Asahi looked my way, “Uh, why?”
“I called in a favor.” I said, “Dr. Stone, he’s this big name medical guy, world renowned brain surgeon, he owes me a favor, and I called it in.” I know, I said it kind of clunky, but I was improvising under the saddest pair of eyes I’d ever seen, gimmie a break. “He specializes in brains, I told him about the symptoms, what happened with your cousins, their behavior and everything, and he’s totally sure he can help them.”
Asahi stopped dead in his tracks, his dull eyed cousins looked at him with a glassy stare, like they were waiting for him to tell them what to do. “You’re not making fun of me, are you, miss Kayobi?”
“Nope. Who knows how much, but it could be anything from a slight improvement to a full recovery.” I promised, but to my great surprise, Asahi didn’t lose his mind with glee.
“I can’t afford much… dad doesn’t make much, and-” He started to explain, but he stopped speaking when I shook his head.

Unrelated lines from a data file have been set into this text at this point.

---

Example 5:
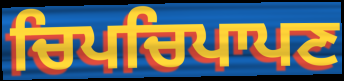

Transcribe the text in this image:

ਚਿਪਚਿਪਾਪਣ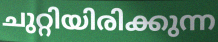
ചുറ്റിയിരിക്കുന്ന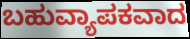
ಬಹುವ್ಯಾಪಕವಾದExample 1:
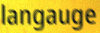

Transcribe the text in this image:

langauge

“I said I called in a favor. He’ll do the work for free. Just drop them off with me and I’ll get them where they need to go and bring them back to you afterward. Favors are free, otherwise it’s just business.” I snorted with derision, like he’d never heard the word favor before.

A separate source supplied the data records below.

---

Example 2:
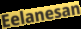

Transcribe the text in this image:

Eelanesan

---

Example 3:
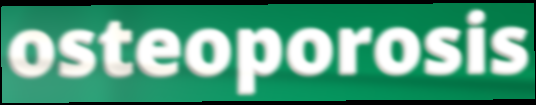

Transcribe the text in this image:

osteoporosis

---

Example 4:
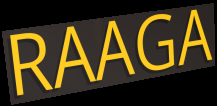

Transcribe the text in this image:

RAAGA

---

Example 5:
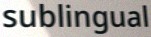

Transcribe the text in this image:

sublingual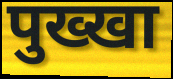
पुख्खाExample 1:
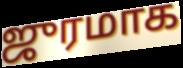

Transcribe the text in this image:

ஜுரமாக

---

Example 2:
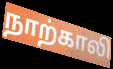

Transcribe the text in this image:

நாற்காலி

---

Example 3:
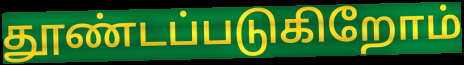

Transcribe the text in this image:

தூண்டப்படுகிறோம்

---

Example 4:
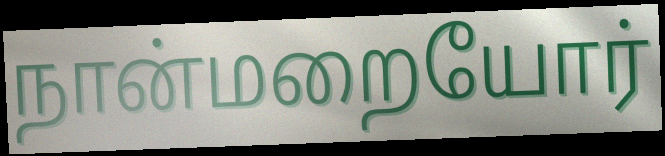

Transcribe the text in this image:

நான்மறையோர்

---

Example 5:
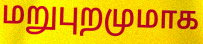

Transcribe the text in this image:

மறுபுறமுமாகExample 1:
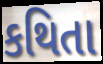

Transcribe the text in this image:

કથિતા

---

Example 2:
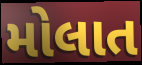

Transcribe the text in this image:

મોલાત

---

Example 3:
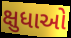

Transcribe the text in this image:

ક્ષુધાઓ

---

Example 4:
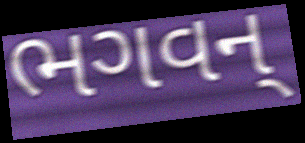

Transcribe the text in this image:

ભગવન્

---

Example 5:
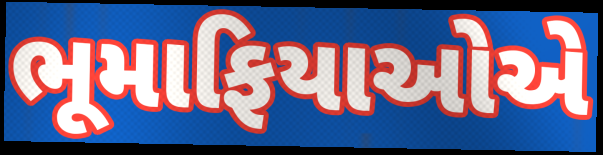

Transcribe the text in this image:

ભૂમાફિયાઓએ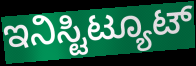
ಇನಿಸ್ಟಿಟ್ಯೂಟ್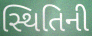
સ્થિતિનીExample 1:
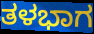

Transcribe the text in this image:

ತಳಭಾಗ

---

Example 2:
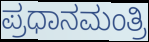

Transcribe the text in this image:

I could see some objection about to be raised, his mouth was already opening and disbelief was etched all over his face, from his plate wide eyes to his still frame, so I hastened to add something else. “If you really want to repay me, other than by the usual chores,” I jerked my thumb toward Celia, “when her mom gets here, she’ll need work. Could you route any job leads this way if they come up?”
“I… I guess. I don’t know how much good they’ll do her but… if I hear something, I’ll tell you.” He promised.
I was pretty pleased with that, after all, it’s always nice when things work out.